---- Records for this exercise

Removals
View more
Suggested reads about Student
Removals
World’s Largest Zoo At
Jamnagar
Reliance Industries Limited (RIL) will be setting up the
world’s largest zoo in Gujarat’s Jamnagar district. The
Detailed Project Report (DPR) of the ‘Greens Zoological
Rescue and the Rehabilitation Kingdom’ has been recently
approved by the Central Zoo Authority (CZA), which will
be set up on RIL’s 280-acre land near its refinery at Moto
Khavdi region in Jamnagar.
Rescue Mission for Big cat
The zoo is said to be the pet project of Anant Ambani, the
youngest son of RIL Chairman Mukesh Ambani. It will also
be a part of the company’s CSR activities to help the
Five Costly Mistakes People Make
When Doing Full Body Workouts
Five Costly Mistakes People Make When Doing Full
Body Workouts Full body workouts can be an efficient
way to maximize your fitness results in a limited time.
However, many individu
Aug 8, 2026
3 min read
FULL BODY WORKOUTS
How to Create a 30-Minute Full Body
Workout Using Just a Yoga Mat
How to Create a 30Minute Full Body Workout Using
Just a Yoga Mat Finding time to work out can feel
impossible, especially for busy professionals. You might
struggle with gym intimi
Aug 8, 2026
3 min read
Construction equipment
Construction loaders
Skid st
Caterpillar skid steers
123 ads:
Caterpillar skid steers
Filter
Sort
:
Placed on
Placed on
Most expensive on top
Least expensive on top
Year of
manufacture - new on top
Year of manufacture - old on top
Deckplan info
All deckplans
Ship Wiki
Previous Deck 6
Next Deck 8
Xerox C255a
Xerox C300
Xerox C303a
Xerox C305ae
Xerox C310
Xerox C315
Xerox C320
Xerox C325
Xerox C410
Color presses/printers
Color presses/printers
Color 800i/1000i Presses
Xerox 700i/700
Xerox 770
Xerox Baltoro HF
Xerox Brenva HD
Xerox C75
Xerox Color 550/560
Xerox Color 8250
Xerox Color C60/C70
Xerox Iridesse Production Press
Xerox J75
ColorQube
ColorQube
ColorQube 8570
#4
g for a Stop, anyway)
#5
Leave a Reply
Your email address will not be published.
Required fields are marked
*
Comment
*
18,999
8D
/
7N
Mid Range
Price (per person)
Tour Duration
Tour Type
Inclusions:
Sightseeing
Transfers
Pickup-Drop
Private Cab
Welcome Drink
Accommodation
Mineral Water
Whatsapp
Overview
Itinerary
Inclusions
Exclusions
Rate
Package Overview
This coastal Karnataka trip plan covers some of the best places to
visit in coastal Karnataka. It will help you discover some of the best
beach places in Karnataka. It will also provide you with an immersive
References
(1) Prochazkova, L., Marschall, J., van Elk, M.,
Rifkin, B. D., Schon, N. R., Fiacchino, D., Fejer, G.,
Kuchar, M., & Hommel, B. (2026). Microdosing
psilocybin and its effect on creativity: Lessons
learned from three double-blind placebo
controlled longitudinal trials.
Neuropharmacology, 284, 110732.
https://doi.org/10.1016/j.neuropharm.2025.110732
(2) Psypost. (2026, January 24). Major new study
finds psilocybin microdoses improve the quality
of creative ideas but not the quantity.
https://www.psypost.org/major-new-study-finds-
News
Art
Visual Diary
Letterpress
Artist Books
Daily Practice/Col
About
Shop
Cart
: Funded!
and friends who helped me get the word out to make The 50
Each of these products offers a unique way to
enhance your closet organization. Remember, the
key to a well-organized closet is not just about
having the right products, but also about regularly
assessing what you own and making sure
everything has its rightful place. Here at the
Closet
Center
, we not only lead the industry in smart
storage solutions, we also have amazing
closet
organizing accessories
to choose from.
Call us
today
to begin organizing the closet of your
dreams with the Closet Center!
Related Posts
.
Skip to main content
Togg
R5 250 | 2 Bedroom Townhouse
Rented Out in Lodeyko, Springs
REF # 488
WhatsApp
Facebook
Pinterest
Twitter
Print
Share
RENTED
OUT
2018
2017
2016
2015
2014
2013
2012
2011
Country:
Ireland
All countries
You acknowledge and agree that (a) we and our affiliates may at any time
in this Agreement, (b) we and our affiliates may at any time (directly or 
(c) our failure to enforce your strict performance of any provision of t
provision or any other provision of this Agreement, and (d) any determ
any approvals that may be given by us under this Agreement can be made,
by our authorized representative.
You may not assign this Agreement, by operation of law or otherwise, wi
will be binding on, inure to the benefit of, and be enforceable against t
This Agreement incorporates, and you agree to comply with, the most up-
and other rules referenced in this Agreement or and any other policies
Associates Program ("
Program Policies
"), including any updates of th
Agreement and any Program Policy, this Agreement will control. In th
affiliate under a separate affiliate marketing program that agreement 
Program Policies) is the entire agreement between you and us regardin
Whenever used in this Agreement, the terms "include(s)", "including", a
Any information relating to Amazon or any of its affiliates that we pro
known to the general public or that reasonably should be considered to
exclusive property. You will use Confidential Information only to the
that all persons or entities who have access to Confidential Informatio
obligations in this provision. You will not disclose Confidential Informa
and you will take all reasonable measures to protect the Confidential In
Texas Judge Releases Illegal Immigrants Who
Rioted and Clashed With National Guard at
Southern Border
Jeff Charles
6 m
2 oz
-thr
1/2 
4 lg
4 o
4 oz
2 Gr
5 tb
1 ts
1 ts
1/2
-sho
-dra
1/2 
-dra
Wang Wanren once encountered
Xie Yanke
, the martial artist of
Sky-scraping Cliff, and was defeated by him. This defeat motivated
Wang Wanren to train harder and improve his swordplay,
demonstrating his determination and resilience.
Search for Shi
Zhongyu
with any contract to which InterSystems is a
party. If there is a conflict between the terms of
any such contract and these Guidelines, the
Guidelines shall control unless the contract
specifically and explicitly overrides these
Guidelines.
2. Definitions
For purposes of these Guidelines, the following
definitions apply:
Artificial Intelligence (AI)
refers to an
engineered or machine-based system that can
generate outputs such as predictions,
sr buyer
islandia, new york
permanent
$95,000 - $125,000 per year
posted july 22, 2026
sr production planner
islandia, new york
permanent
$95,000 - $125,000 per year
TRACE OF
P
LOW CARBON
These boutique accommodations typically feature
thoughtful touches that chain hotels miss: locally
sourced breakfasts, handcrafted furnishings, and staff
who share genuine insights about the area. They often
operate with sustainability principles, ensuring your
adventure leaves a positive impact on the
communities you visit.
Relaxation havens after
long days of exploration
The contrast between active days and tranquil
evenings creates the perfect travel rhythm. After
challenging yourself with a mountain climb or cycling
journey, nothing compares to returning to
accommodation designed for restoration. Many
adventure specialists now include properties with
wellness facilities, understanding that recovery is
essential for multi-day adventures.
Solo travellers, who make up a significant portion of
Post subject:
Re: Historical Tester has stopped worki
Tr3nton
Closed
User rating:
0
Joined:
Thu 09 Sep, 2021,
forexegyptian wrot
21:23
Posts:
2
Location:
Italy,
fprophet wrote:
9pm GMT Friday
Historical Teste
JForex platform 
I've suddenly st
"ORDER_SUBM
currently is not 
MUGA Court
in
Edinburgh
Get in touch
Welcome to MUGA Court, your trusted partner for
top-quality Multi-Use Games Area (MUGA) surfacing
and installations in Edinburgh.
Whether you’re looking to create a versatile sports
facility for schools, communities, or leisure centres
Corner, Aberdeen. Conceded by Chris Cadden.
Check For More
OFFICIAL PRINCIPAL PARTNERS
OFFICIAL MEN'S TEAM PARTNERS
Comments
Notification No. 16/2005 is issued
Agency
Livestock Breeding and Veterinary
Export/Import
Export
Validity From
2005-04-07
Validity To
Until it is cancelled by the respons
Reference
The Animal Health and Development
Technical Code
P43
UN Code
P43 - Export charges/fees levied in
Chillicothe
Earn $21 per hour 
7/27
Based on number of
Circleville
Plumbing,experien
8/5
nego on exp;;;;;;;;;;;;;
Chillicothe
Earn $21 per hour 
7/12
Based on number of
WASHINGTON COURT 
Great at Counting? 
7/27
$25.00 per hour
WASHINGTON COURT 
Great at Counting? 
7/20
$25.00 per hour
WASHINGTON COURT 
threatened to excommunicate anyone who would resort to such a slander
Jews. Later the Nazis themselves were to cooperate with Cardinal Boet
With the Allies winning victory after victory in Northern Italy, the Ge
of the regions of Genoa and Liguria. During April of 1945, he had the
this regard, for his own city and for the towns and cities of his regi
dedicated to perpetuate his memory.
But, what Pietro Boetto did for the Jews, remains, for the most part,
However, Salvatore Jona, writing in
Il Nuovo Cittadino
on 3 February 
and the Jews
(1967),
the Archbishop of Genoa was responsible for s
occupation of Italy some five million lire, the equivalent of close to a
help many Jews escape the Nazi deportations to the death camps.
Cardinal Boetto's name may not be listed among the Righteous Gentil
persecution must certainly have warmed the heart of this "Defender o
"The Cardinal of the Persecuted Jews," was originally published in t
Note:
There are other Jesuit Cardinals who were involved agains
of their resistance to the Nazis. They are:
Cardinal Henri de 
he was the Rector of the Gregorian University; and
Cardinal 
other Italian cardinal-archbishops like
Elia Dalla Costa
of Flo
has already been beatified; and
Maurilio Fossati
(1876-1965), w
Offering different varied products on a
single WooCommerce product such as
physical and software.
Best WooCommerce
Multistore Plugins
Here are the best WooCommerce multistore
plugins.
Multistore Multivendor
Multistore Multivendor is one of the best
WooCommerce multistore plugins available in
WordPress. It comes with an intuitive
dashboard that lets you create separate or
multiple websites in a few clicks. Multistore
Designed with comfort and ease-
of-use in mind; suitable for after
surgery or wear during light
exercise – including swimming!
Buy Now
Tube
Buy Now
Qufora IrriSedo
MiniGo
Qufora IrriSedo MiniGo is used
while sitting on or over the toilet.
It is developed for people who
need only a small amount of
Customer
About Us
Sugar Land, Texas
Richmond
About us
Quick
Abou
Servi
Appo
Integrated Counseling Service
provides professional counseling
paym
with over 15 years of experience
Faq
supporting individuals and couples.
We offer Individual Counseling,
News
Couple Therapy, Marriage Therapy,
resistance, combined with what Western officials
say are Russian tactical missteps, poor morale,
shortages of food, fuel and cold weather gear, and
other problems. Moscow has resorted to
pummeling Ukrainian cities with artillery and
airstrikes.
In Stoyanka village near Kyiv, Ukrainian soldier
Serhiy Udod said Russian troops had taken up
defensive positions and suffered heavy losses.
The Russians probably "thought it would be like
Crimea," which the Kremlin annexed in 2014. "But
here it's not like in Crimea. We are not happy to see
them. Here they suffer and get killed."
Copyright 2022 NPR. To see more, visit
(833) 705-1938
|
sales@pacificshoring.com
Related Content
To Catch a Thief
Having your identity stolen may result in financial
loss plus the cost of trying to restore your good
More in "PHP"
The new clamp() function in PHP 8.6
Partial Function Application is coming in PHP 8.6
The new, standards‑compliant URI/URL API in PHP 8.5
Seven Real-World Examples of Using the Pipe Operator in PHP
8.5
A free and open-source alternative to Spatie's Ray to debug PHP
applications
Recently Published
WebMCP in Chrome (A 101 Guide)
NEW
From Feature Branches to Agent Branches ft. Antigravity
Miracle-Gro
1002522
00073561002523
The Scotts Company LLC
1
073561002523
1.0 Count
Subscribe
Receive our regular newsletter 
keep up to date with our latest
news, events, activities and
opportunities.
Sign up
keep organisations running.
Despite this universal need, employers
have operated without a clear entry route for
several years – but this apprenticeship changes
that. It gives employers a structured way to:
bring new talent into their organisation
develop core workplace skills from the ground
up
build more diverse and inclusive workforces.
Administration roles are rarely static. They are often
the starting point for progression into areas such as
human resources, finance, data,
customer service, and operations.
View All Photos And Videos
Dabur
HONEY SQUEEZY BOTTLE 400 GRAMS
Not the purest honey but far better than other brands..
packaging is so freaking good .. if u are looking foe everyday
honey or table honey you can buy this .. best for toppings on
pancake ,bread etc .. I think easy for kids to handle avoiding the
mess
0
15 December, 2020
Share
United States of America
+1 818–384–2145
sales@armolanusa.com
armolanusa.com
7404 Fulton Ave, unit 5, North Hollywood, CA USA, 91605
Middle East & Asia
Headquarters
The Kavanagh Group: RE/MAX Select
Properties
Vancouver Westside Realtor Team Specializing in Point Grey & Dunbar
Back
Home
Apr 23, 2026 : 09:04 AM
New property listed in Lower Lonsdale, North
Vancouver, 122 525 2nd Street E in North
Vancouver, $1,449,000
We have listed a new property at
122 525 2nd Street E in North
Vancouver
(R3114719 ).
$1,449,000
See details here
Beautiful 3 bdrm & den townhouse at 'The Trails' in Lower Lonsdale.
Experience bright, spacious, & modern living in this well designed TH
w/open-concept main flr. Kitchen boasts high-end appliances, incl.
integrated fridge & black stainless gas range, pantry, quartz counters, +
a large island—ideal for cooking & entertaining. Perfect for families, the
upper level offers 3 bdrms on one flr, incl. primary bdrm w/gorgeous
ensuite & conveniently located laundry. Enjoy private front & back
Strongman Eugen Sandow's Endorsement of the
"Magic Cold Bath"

--------

Looking at the entries above, work out how many lines contain the word "visit", then reply with only that figure.

3